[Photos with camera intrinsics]
########################################
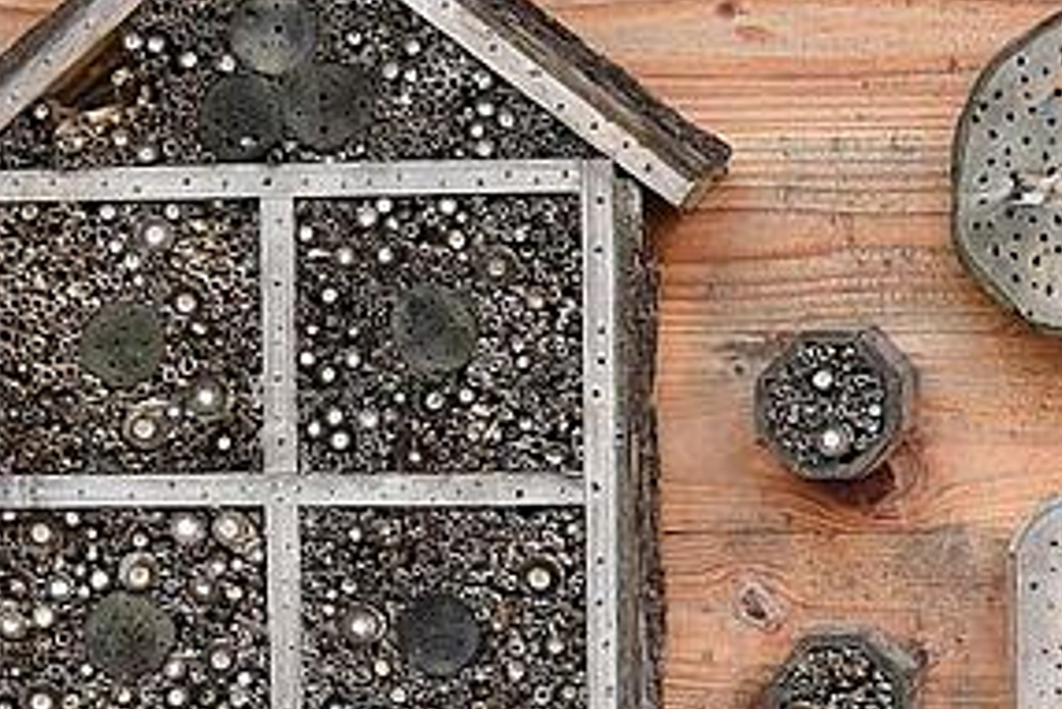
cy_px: 453
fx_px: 7231
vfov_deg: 5.6
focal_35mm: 245
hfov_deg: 8.4
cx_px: 358
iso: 1250
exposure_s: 1/500
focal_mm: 65
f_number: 4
########################################
Problem statement: Repeat only the stretch of lines that begins at the line containing "vfov_deg: 5.6" and ends at the last line above, both included.

Answer box:
vfov_deg: 5.6
focal_35mm: 245
hfov_deg: 8.4
cx_px: 358
iso: 1250
exposure_s: 1/500
focal_mm: 65
f_number: 4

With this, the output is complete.